Job :: Count the lines in the listing that contain the string "region", and reply with only that number.

Data supplied ::
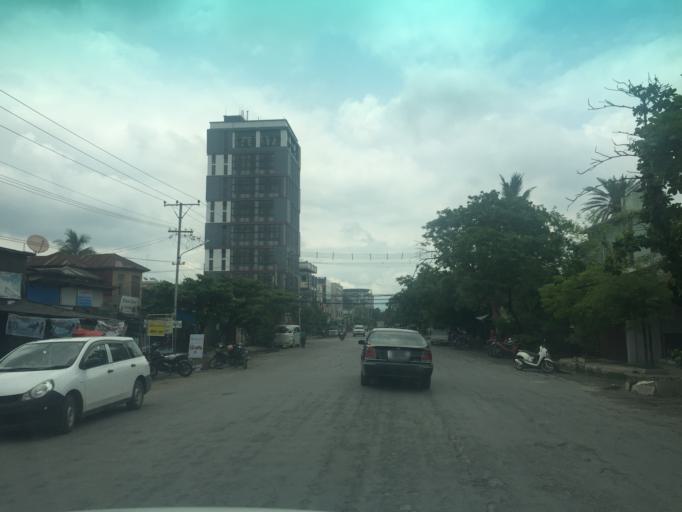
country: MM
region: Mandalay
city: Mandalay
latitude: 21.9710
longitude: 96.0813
* * *
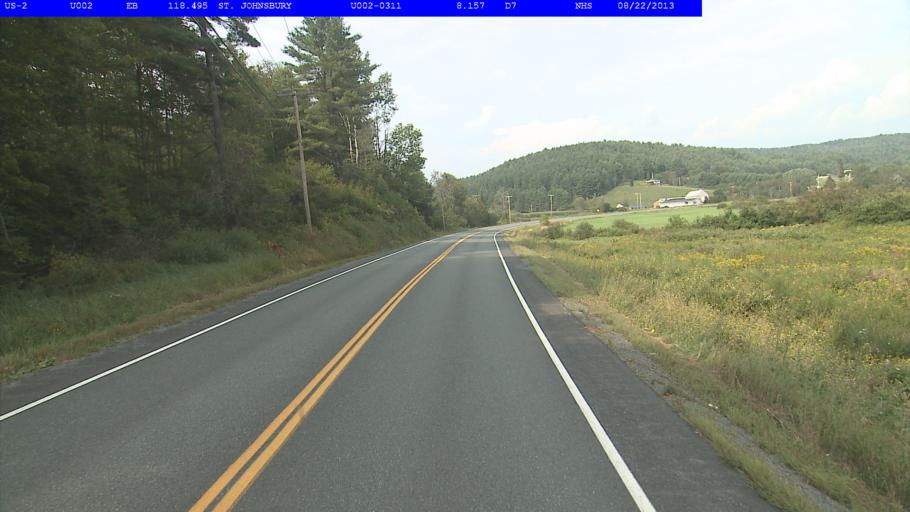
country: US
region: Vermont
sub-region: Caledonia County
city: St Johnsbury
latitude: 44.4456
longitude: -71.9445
...
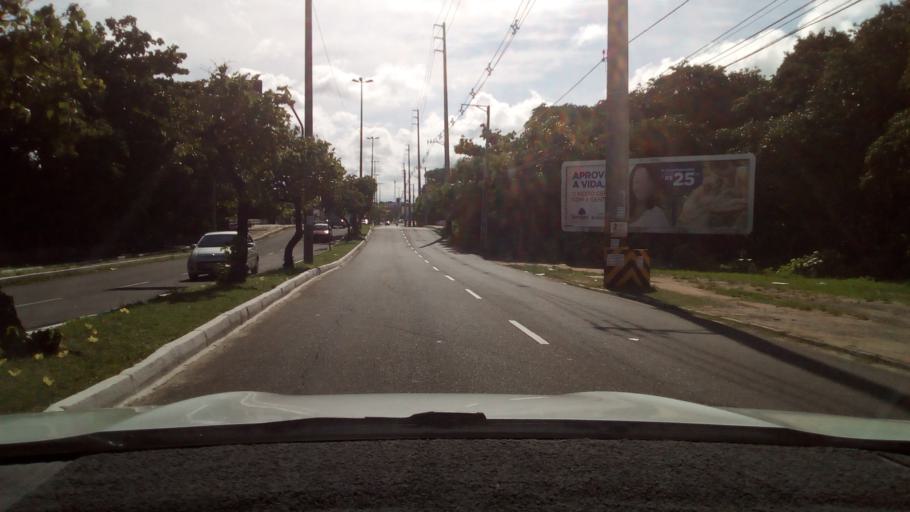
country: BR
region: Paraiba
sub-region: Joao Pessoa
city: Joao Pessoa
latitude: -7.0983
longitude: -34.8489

Written reply :: 5